Among the predictions Hamilton made is: "We expect to find that no one is prepared to sacrifice his life for any single person, but that everyone will sacrifice it for more than two brothers [or offspring], or four half-brothers, or eight first cousins," because those choices result in a greater dissemination of a particular gene pool.
To which Stove responds: "Was an expectation more obviously false than this one ever held (let alone published) by any human being?" Throughout history, men have sacrificed themselves for those bearing no relationship to them, just as others have refused to do so for more than two brothers.

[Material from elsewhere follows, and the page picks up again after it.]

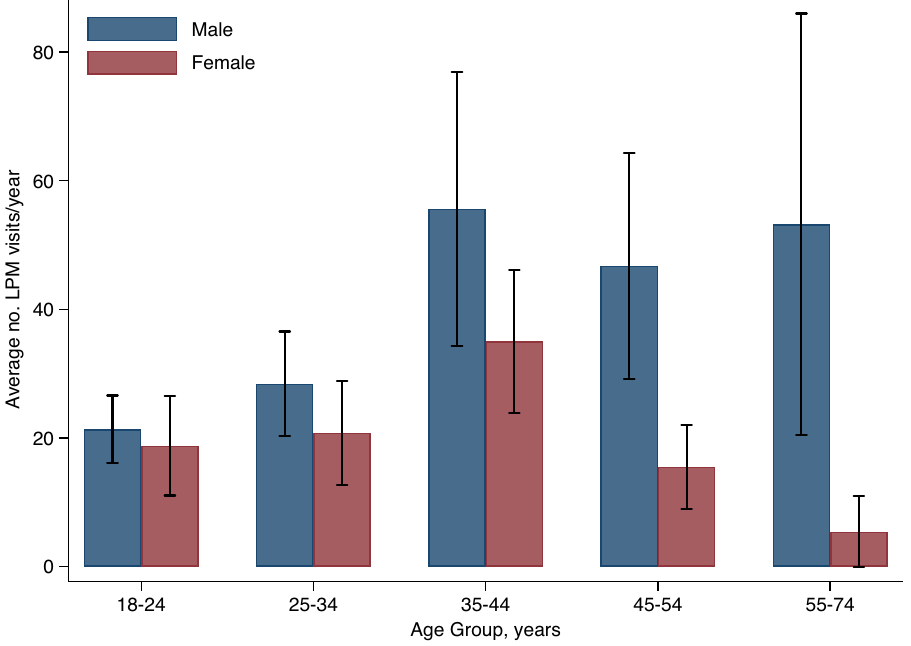
Figure 1. Live poultry markets visits reported in the past year, by sex and age group, Dhaka City Corporation, Bangladesh. Annual live poultry market visiting varied by age and sex. The average number of visits was consistently higher amongst males than females across all age groups, and the greatest number of visits were recorded amongst individuals aged 35–44 years in both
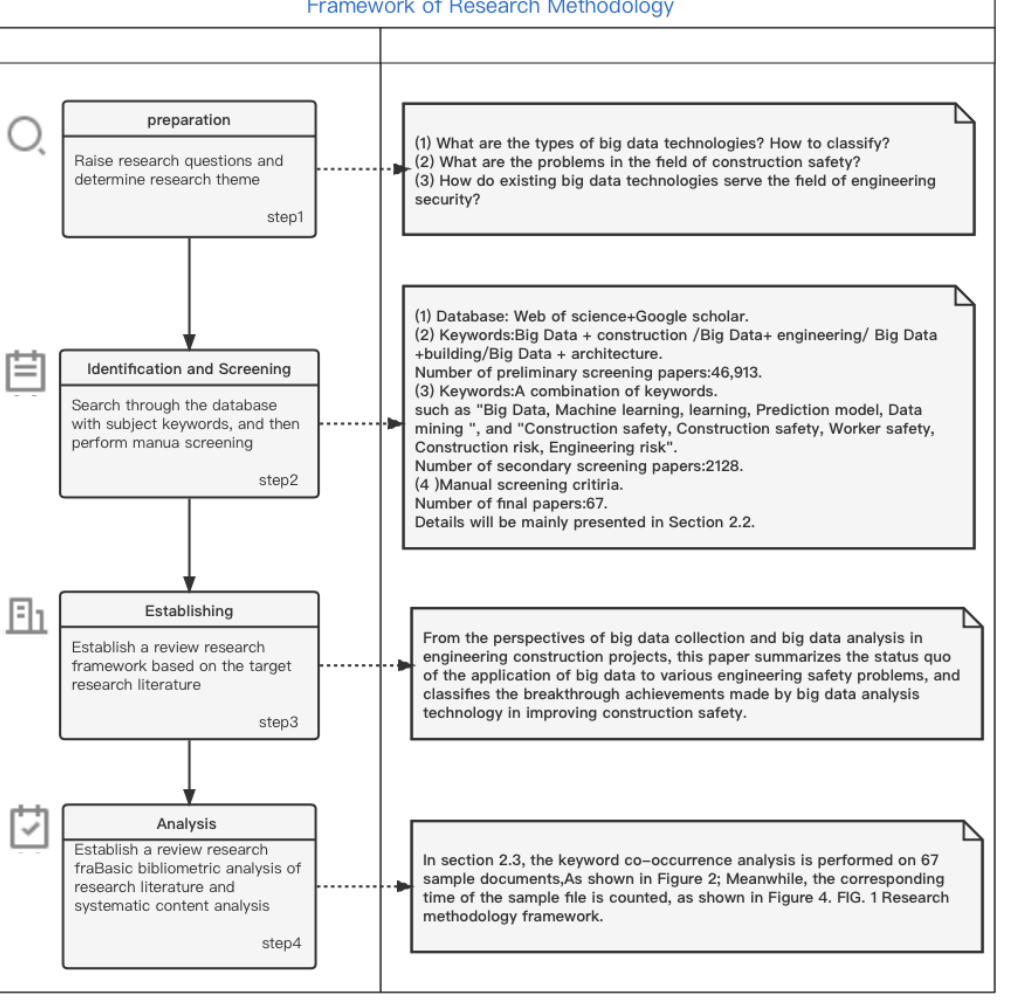
Figure 1. Framework of research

Here is a supposedly scientific theory bearing no relationship to any empirical reality ever observed. Stove offers further commonsense objections: Parents act more altruistically toward their offspring than siblings toward one another, even though in each pair there is an overlap of half the genetic material. If Hamilton's theory were true, we should expect to find incest widespread. In fact, it is taboo. Finally, the theory is predicated on the dubious proposition that animals, or their genes, can tell a sibling from a cousin, and a cousin from other members of the same species.
SOCIOBIOLOGY, Stove demonstrates, is a religion and genes are its gods. In traditional religion, humans exist for the greater glory of God; in sociobiology, humans and all other living things exist for the benefit of their genes. "We are... robot-vehicles blindly programmed to preserve the selfish molecules known as genes," writes Dawkins. Like God, Dawkins's genes are purposeful agents, far smarter than man.
He describes how a certain cuckoo parasitically lays its eggs in the nest of the reed warbler, where the cuckoo young get more food by virtue of their wider mouths and brighter crests, as a process in which the cuckoo genes have tricked the reed warbler. Thus, for Dawkins, genes are capable of conceiving a strategy no man could have thought of and of putting into motion the complicated engineering necessary to execute that strategy. In one passage, Dawkins even describes genes as immortal: "[Genes] leap from body to body down the generations, manipulating body after body in its own way and for its own ends . . . The genes are the immortals . . . ."
Writing in 1979, Prof. R.D. Alexander made the bald assertion: "We are programmed to use all our effort, and in fact to use our lives, in production."
And yet it is obvious to any child that most of what we do has nothing to do with reproduction, and never more so than at the present, when large parts of the civilized world are becoming rapidly depopulated.
Confronted with these obvious facts about human nature and behavior, sociobiologists respond by ascribing them to "errors of heredity."
As Stove tartly observes: "Because their theory of man is badly wrong, they say that man is badly wrong; that he incorporates many and grievous biological errors." But the one thing a scientific theory may never do, Stove observes, is "reprehend the facts."
It may observe them, or predict new facts to be discovered, but not criticize those before it.
The only question that remains is: How could so many intelligent men say so many patently silly things? For Dawkins, the answer would no doubt be one of those evolutionary "misfires," such as that to which he attributes religious belief.